WORK TO BE COMPLETED: Copy all the entries below exactly, but not the pictures.

------ GIVEN RECORDS

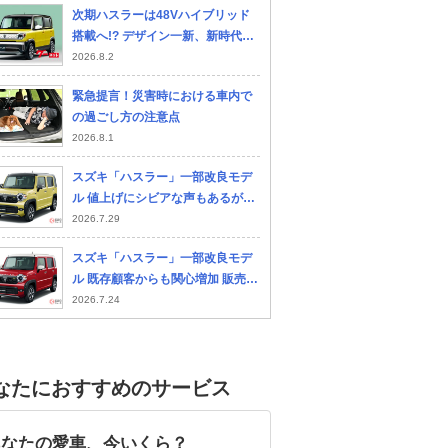
次期ハスラーは48Vハイブリッド
搭載へ!? デザイン一新、新時代の
軽クロスオーバーに進化か
2026.8.2
緊急提言！災害時における車内で
の過ごし方の注意点
2026.8.1
スズキ「ハスラー」一部改良モデ
ル 値上げにシビアな声もあるが概
ね好評 販売店での現状は？
2026.7.29
スズキ「ハスラー」一部改良モデ
ル 既存顧客からも関心増加 販売店
に最新情報を聞いた
2026.7.24
なたにおすすめのサービス
あなたの愛車、今いくら？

------------

SOLUTION:
次期ハスラーは48Vハイブリッド
搭載へ!? デザイン一新、新時代の
軽クロスオーバーに進化か
2026.8.2
緊急提言！災害時における車内で
の過ごし方の注意点
2026.8.1
スズキ「ハスラー」一部改良モデ
ル 値上げにシビアな声もあるが概
ね好評 販売店での現状は？
2026.7.29
スズキ「ハスラー」一部改良モデ
ル 既存顧客からも関心増加 販売店
に最新情報を聞いた
2026.7.24
なたにおすすめのサービス
あなたの愛車、今いくら？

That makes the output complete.